Tuesday, September 21, 2010

Random Collisions of Unusual Suspects

Last week I attended the Collaborative Innovation Summit in Providence, RI. Called BIF-6 in reference to it's organizer, the Business Innovation Factory and it's sixth occurrence, the two-day event exposes participants to thirty exceptional storytellers in a intimate theater setting. I had attended last year's BIF-5 and found it inspiring and energizing, so I went for more.

An even greater value in attending BIF-6 is really in the networking that takes place before, after and between the stories. BIF founder Saul Kaplan calls it "random collisions of unusual suspects" because he and his team use diversity and diversification as a core principle to enrich these collisions. Storytellers as well as participants are from every walk of life imaginable: from serial entrepreneurs, to educators, technologists, business executives, high-school students to a twelve-year old girl that set up a domestic grease collection and reprocessing into bio fuel that helped heat the house of needy families in her town.

Daring to be Great

The last presentation of Day 2 of BIF-6 was by Keith Yamashita, titled originally "Change, to the Power of Ten". Inspired and moved by previous storytellers and encounters with participants, he changed his title to "Is it worth daring to be great?" As he was reflecting on the role of trust between two people in the larger context of teams and organizations, he recounted an incident, when a business partner and mentor (Alan Webber) vested his full trust in him. For 10 seconds he became very emotional and a tear ran down his cheek. He quickly recovered and continued his presentation, but in those 10 seconds I learned about trust and its importance in personal relations and in social networks small and large more than any books or courses could teach.

Random Collision

Later the next day, in the coach taking us to Providence Airport I happened to sit next to another participant, Monika Hardy (@monk51295). With a long wait for our flights, we settled in one of the airport's seating areas, opened our laptops, intended to get some work done. But the conversation started in the coach did not want to go away. I was still reflecting on my learning experience from Keith's presentation, and found myself in an amazing deep-dive conversation with Monika, who turned out to be an innovator herself in the field of children education. I was fascinated and encouraged that in a public school system, a space has been allowed to experiment with new methods and ways. Monika described how children choose what they want to learn and are then guided by a different kind of teacher, a facilitator of learning that connects the dots of the child's interests without imposing an unnatural regiment of learning. In fact, the children go through a "detox" to unlearn some of the old behaviors learned in school.

Emotional Learning

As I was listening to her passionately describe her work , it occurred to me that the "detox" approach might well be applicable to business. We need to unlearn behaviors drilled into us by the existing system, before we can innovate new ways and structures to do business. I am planning on following up on this conversation.

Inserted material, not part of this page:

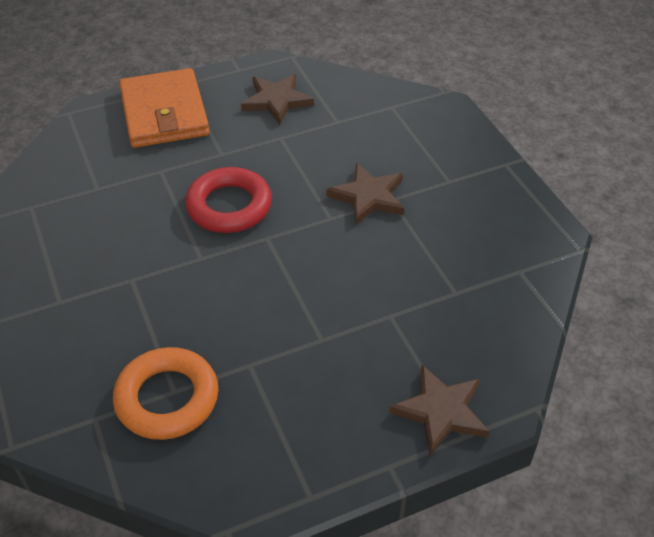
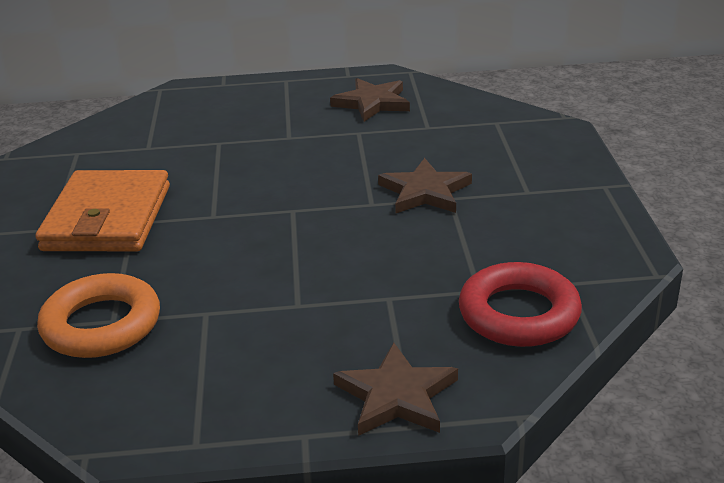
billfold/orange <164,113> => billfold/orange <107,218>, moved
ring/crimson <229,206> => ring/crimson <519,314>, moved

So, what else did I learn? We seem to be wired for absorbing a significantly higher volume of knowledge, when we are emotionally engaged. Traditional learning, however, focuses primarily on information supply, without much of an emotional component. The result is that we learn the information without the full context that gives the information so much richer meanings in multiple dimensions. We do the same in business. As Keith said: "The biggest fallacy of business is that it's only rational. All business is personal and all business is human". That's why one random encounter with an unusual suspect can teach you more than volumes of HBR.

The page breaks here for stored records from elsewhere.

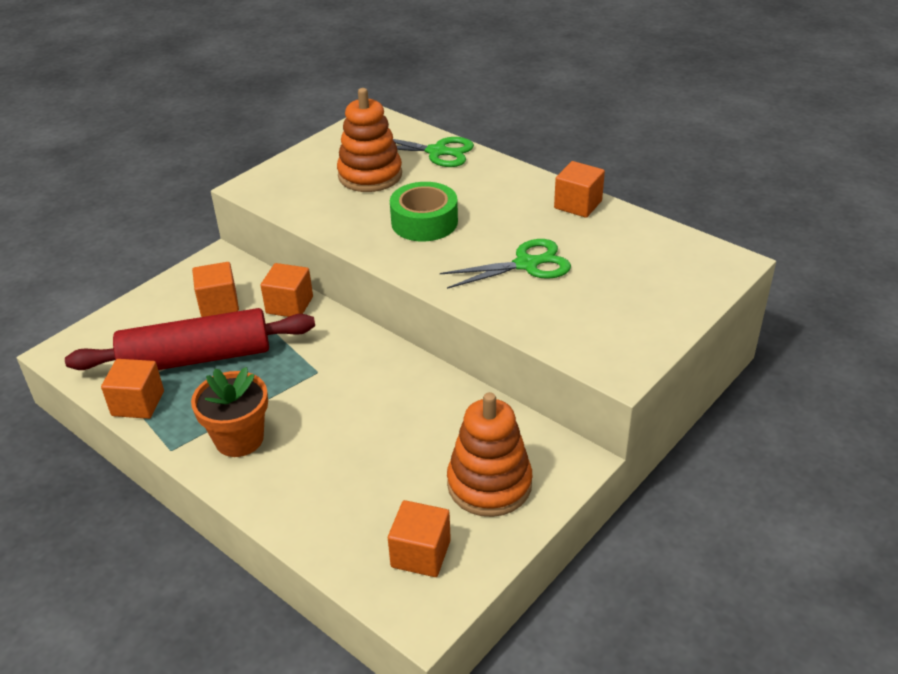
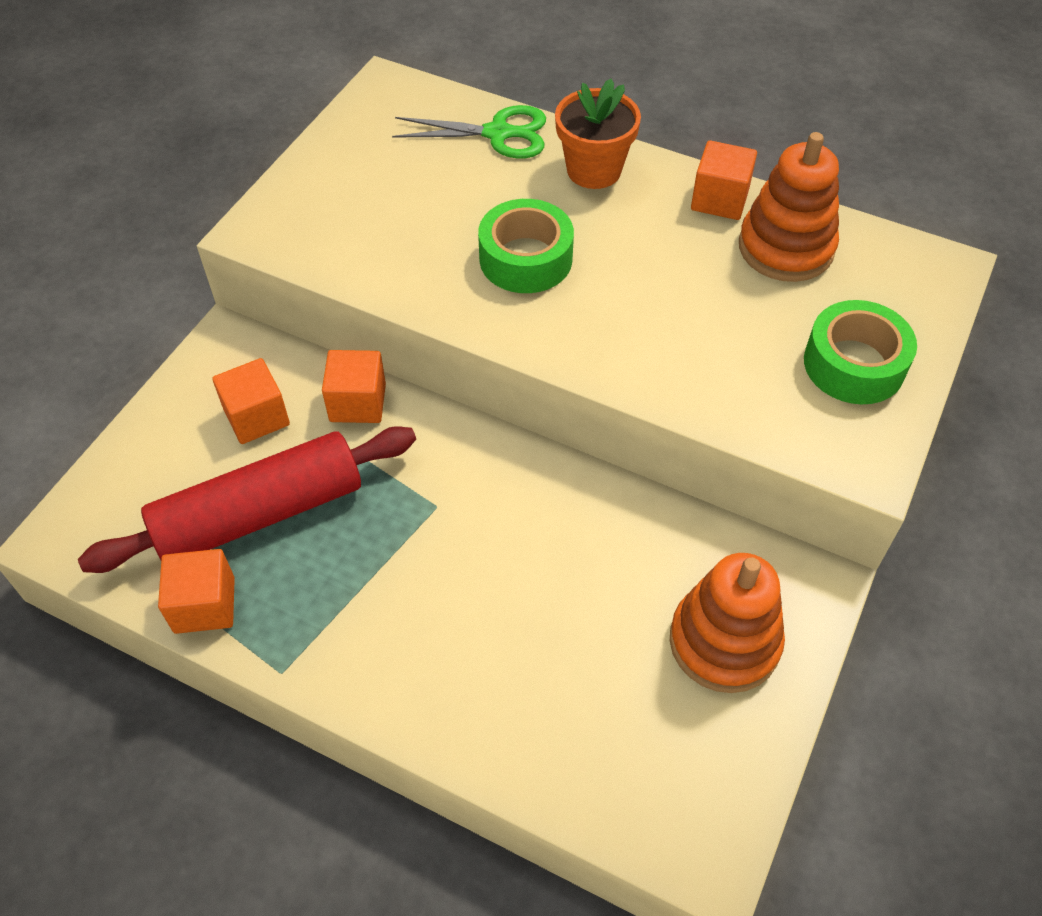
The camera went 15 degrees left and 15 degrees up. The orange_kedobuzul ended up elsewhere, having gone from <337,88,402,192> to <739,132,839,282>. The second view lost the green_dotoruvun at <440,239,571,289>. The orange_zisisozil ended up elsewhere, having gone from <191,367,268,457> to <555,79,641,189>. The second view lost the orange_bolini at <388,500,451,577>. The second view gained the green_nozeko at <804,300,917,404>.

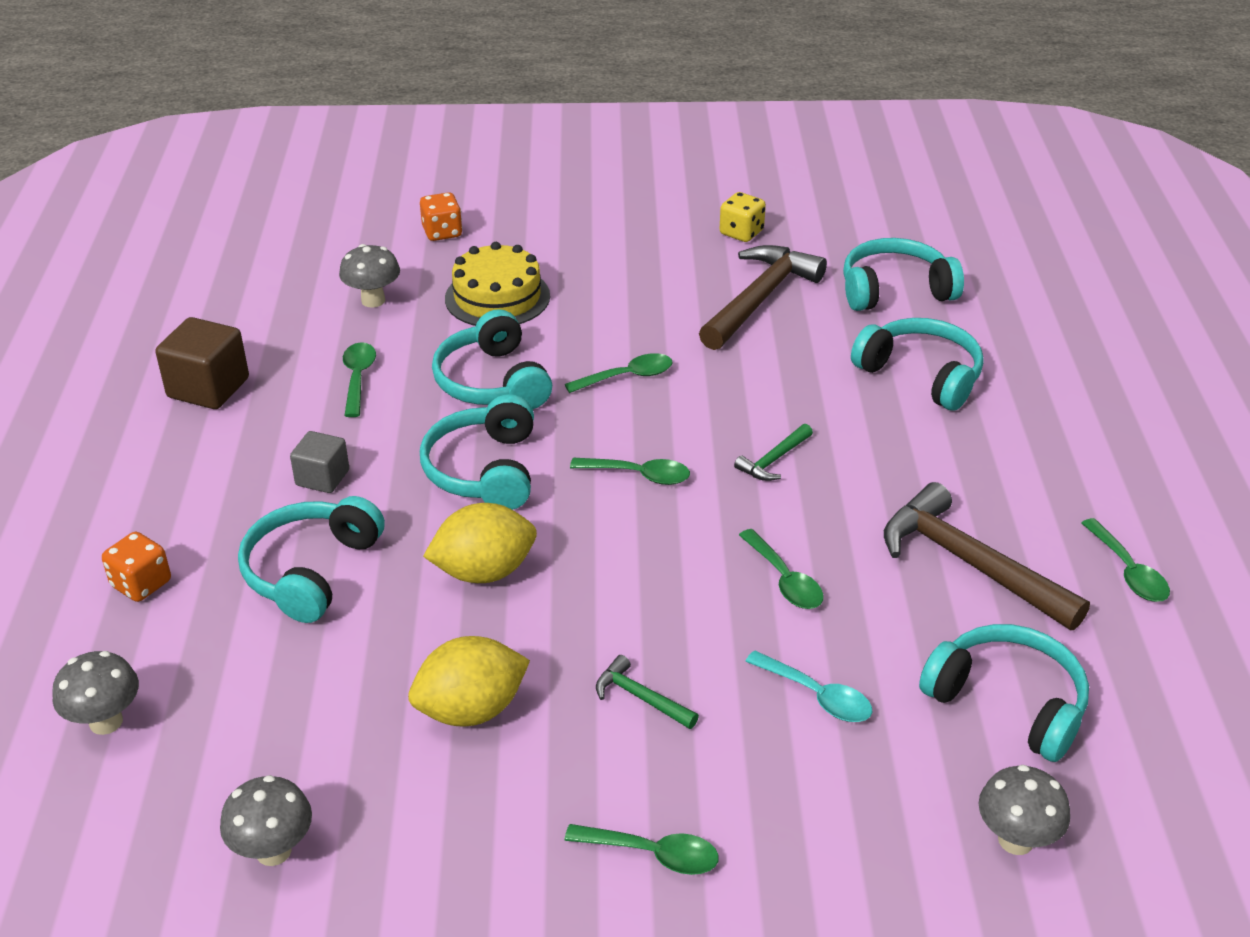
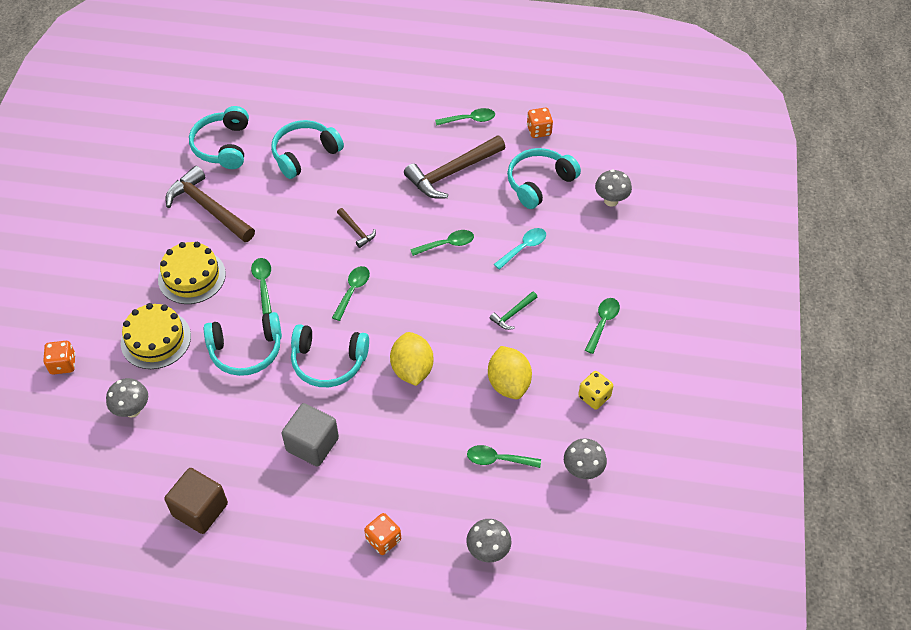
The camera went 80 degrees left and 15 degrees up. The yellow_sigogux ended up elsewhere, having gone from <720,192,766,242> to <578,371,613,410>. The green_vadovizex ended up elsewhere, having gone from <343,342,376,417> to <467,445,541,468>. What was the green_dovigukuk at <734,424,813,481> turned into the brown_dovigukuk at <337,208,376,248>. The size of the grey_bolini at <290,431,349,493> changed by a factor of 1.59. The second view lost the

So as I am soaking up all the learning from these two random BIF-6 collisions, the question swirling in my head is: Could we design emotional components to our learning processes at every level? That's a very intriguing idea particularly as we witness the emergence of a new system of learning based on modules of knowledge that learners can pick and choose from. Imagine if each of these modules was designed to enlist an emotional component of learning.